Brazilian Pop Star Crosses Borders With the Help of Spotify and YouTube

  • Anitta aims for hits in English and Spanish to boost appeal
  • To make real money, Brazilian singers need to think globally

Last year, Brazilian pop star Anitta approached her advisers with a radical idea to export her seductive sound from the streets of Rio de Janeiro to capitals around the world.

She called the strategy “Check Mate,” and six months in Anitta appears poised to follow in the footsteps of Shakira, Marc Anthony and other singers who have made it big across Latin America’s borders. As Anitta would be the first to tell you, that’s no accident.


Photographer: Studio Fernanda Calfat/Getty Images for amfAR

“Every single step of my career, I have a plan,” says the 24-year-old, who learned English and Spanish years ago to help her break out beyond Brazil’s Portuguese-speaking market.

As a nation, Brazil has gained a reputation as a musical hub thanks to samba, bossa nova and tropicalia -- genres that reflect its history as a melting pot of African, European and indigenous cultures. But the country’s musicians have historically had a hard time becoming household names anywhere but Brazil, which accounts for just 1 percent of the $16 billion global music market. Doing so could come with a big payoff.

To jump those hurdles, Anitta conceived a plan to release back-to-back songs over four months in three different languages to showcase her range. “Every song has been different,” says Inigo Zabala, head of the Latin division of Warner Music Group, which represents her. “That was part of the strategy.”

From EDM to Funk

In September, she released the bossa nova-infused “Will I See You?” with Poo Bear, an American songwriter and musician best known as a frequent collaborator of Justin Bieber. A month later came “Is That for Me?,” an EDM song with Swedish DJ Alesso. In November, Anitta dropped the Spanish-language tune “Downtown” with Colombian reggaeton J Balvin. Capping her run was a bit of Brazilian funk, a beat-heavy genre that’s reminiscent of the early days of rap.

In that song, “Vai, Malandra,” Anitta co-opts a well-known phrase that roughly means baller in Portuguese and turns the word feminine. The opening scene showing Anitta’s Kardashian-sized booty -- imperfections and all -- won over even some of her detractors.

“Millennials value diversity,” said Mauricio Morgado, a professor of marketing at top business school Getulio Vargas Foundation in Sao Paulo. “The fact that Anitta shows her cellulite and treats it naturally -- that’s part of the language for this generation.”

The many versions of Anitta have resonated in Latin America and abroad -- even if she is still missing a chart-topper in the U.S. Her first two English songs have racked up almost 100 million views on YouTube. “Downtown” was a bonafide smash in Latin America and still sits in the top 20 in most countries four months after its debut.

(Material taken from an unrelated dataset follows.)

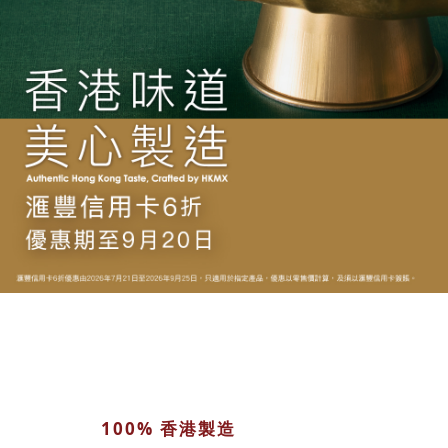
100% 香港製造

And “Vai, Malandra” ranked No. 1 on Spotify for weeks and was the first Brazilian track ever to break into the top 25 on the streaming service’s global charts.

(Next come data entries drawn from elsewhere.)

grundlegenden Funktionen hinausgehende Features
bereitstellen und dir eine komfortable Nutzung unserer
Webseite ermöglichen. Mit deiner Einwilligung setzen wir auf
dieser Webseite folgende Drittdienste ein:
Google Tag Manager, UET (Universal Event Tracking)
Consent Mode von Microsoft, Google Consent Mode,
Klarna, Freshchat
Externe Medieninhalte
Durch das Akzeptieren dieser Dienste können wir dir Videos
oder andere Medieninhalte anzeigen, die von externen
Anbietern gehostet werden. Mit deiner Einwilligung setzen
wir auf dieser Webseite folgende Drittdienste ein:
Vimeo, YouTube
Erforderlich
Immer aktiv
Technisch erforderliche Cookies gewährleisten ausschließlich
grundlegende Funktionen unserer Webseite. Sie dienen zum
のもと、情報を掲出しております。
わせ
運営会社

“The strategy is working,” said Sandra Jimenez, YouTube’s head of music in Latin America. “Some Brazilian stars have a following abroad, but none has the strategy that Anitta does.”

When Anitta was first signed by Warner Music Latin in 2013, the barriers confronting her were steep. The neighborhood where she grew up, while not as impoverished as the Rio favelas on display in “Vai, Malandra,” can’t be described as anything but poor by developed-world standards. She manages her career in a country defined by machismo. And though she first sang in the church choir, she became famous singing a type of funk known as carioca that’s besmirched by Brazil’s wealthier classes.

More Followers Than Madonna

She has thrived by embracing her background rather than neglecting it. Her curves and unabashed embrace of plastic surgery, her support of transgender star Pabllo Vittar and her style mixing funk and pop have helped her amass more than 27 million followers on Instagram. That’s about the same as Lady Gaga and twice as much as Madonna.

A couple years ago, Anitta decided it was time to look beyond her home country and flew to Los Angeles to meet with a dozen managers. None wanted to sign her. Until she had dinner with John Shahidi, a music and video-game entrepreneur who is now helping Anitta plot her global strategy. Spotify and YouTube have expanded the reach of foreign musicians like never before, and Shahidi has proved particularly adept at taking advantage of the medium.

“I told her: ‘You and me together, we can make people care about Brazil”,’ says Shahidi, who had witnessed the power of Brazil when he ran a video-game company and the Latin American nation became his second-biggest market. “We started managing her June 1.”

Anitta received the ultimate seal of approval when she was asked to perform at the 2016 Summer Olympics in Rio alongside Caetano Veloso and Gilberto Gil, two giants of Brazilian music.

The moment she was asked, Anitta said she knew it was one more way to break the mold. “At the end of the day,” she says, “it was a success.”